‘PromptQuest’ is the worst game of 2025. You play it with AI • The Register
Opinion When Microsoft recently decided to open source the seminal text adventure game Zork, I contemplated revisiting it during the festive season… until I realized I’ve spent much of 2025 experiencing the worst of such games when using AI chatbots.
Adventure games like Zork and its many imitators invited players to explore a virtual world, often a Tolkien-esque cave, that existed only as words.
“You enter a dark room. A Goblin pulls a rusty knife from its belt and prepares to attack!” was a typical moment in such games. Players, usually armed with imagined medieval weapons, might respond “Hit Goblin” in the expectation that phrase would see them draw a sword to smite the monster.
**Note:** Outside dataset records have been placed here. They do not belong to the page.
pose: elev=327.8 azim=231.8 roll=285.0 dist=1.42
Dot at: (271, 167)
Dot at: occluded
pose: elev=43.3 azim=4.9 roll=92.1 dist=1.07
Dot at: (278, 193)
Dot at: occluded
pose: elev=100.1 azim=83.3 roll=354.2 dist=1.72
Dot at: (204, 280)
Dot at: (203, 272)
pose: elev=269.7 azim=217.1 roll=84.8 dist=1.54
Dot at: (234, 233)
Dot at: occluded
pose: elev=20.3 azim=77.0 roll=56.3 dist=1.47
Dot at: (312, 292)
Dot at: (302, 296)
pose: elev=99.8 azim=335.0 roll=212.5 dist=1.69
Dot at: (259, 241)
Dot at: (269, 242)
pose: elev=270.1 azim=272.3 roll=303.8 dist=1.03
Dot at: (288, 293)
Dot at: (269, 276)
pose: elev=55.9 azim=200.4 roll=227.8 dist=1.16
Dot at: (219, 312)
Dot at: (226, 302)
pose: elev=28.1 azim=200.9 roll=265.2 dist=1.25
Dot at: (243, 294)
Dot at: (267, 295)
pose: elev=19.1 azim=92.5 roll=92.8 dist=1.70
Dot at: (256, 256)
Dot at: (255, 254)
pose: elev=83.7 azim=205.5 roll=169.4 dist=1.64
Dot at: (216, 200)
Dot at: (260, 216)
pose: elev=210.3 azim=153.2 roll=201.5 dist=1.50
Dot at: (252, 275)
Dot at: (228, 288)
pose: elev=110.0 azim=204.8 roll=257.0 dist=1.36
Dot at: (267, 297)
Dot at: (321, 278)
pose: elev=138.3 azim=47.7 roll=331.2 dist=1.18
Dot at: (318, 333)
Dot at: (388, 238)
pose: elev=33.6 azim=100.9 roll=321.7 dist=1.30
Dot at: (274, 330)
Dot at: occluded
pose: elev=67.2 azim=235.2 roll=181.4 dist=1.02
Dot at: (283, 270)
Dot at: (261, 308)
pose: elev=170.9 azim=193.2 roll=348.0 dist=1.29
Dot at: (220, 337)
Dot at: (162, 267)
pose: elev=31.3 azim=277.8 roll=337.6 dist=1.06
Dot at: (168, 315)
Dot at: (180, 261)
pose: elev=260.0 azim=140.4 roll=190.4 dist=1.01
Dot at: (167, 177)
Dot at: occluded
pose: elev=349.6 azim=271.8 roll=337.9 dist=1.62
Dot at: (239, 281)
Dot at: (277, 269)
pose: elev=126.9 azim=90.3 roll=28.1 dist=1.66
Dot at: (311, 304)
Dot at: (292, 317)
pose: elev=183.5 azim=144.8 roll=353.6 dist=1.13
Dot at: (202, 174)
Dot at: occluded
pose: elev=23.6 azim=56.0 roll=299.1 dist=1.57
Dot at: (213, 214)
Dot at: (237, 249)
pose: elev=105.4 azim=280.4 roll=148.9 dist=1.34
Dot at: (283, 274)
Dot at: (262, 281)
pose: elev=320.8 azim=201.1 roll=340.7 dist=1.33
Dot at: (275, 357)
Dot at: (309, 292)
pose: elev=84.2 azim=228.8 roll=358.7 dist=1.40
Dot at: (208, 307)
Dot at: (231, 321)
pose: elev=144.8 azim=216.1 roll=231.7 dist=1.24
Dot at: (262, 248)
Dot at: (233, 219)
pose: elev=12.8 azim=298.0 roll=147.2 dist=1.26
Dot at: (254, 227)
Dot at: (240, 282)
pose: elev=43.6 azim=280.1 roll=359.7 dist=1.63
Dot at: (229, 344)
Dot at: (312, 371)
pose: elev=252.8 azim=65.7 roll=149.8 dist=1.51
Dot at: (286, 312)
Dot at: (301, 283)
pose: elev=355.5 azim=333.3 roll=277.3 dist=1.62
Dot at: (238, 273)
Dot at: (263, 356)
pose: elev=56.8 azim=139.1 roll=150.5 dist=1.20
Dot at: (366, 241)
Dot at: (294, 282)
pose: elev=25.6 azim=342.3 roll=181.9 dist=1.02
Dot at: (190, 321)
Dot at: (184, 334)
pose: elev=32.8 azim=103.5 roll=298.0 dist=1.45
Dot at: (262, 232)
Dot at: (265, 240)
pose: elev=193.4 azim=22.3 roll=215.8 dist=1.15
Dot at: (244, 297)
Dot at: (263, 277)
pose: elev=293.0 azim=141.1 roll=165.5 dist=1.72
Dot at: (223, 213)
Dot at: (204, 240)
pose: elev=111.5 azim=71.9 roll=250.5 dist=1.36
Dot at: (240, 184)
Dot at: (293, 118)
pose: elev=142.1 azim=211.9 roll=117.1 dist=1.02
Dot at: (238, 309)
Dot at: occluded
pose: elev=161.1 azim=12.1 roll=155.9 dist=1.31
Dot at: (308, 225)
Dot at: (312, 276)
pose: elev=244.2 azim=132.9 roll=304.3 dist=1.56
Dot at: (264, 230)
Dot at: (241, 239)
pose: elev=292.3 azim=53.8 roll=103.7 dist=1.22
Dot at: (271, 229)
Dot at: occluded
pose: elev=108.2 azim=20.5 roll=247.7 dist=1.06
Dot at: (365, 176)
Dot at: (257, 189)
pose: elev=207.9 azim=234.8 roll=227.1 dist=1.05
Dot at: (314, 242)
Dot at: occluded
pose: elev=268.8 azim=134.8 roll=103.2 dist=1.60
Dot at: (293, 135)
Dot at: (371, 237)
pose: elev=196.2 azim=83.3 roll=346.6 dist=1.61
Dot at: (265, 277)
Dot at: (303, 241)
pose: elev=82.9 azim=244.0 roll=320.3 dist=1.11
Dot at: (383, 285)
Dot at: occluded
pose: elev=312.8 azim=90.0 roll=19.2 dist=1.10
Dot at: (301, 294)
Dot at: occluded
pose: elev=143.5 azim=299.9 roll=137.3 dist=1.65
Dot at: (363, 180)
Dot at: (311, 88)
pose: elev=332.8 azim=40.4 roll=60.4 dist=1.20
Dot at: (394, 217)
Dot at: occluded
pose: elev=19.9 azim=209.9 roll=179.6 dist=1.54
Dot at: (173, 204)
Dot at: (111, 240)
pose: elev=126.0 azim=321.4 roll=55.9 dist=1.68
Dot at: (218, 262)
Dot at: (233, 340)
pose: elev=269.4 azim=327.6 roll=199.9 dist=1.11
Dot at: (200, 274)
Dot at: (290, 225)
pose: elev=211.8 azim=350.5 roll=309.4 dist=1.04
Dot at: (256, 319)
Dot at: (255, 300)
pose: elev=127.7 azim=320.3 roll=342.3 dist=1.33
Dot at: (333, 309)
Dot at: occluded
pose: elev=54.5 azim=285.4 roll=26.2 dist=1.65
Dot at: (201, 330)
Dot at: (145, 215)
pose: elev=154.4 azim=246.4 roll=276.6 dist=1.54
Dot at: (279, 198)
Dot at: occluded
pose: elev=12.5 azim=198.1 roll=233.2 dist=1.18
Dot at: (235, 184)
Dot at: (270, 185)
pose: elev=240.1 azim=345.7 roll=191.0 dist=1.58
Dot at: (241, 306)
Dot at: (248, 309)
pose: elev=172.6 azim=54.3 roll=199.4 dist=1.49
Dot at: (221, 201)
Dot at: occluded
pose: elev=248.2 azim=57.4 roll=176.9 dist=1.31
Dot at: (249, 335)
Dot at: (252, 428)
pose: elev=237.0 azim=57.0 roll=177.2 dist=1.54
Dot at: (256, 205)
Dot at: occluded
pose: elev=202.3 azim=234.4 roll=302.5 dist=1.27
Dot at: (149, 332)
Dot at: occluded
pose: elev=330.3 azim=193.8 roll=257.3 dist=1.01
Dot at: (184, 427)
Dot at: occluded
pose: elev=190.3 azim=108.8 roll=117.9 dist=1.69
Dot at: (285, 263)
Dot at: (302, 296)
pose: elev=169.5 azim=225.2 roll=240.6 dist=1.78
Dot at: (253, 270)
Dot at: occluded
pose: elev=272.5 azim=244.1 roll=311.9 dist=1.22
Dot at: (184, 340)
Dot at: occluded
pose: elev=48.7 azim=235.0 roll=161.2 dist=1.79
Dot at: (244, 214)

But the game might respond to “Hit Goblin” by informing players “You punch the Goblin.”
The Goblin would dodge the punch and stab the player with the rusty knife.
Game over… until the player tried “Hit Goblin with sword” or “Stab Goblin” or whatever other syntax the game required, assuming they didn’t just give up out of frustration at having to guess the correct verb/noun combination.
Adventure games were big in the 1980s, a time when computers were flaky and unpredictable, and AI was an imagined technology. Games that required obscure syntax were mostly tolerable and generally excused.
I’m less tolerant of AI making me learn its language.
For example, I recently prompted Microsoft’s Copilot chatbot to scour data available online and convert some elements of it into a downloadable spreadsheet. The bot accepted that request and produced a Python script that it claimed will write a spreadsheet.
In other AI experiments, I have found that the same prompt produces different results on different days. One prompt I use to check I haven’t left any terrible typos in stories produces responses in a different format every time I use it. Microsoft has also, in its wisdom, decided to offer different versions of Copilot in Office and in its desktop app. Each produces different results from the same prompt and the same source material.
Using AI has therefore become a non-stop experiment in “Hit/Kill/Stab/Smite Goblin.”
And when Copilot starts using a new model, which it does without any change to its UI, prompts that worked reliably in the past produce different results, meaning I need to relearn what works.
My point here is not that chatbots do dumb things and make mistakes. It’s that working with this tech feels like groping through a cave in the dark – a horrible game I call “PromptQuest” – while being told this is improving my productivity.
After Copilot gave me a Python script instead of a spreadsheet, I played a long session of PromptQuest during which Microsoft’s AI responded to many different prompts by repeatedly telling me it was ready to make a spreadsheet, would make it available to download, and had completed the job to my satisfaction.
It never delivered the spreadsheet, and my frustration grew to the point at which I instructed Copilot to produce a progress bar so I could see it work.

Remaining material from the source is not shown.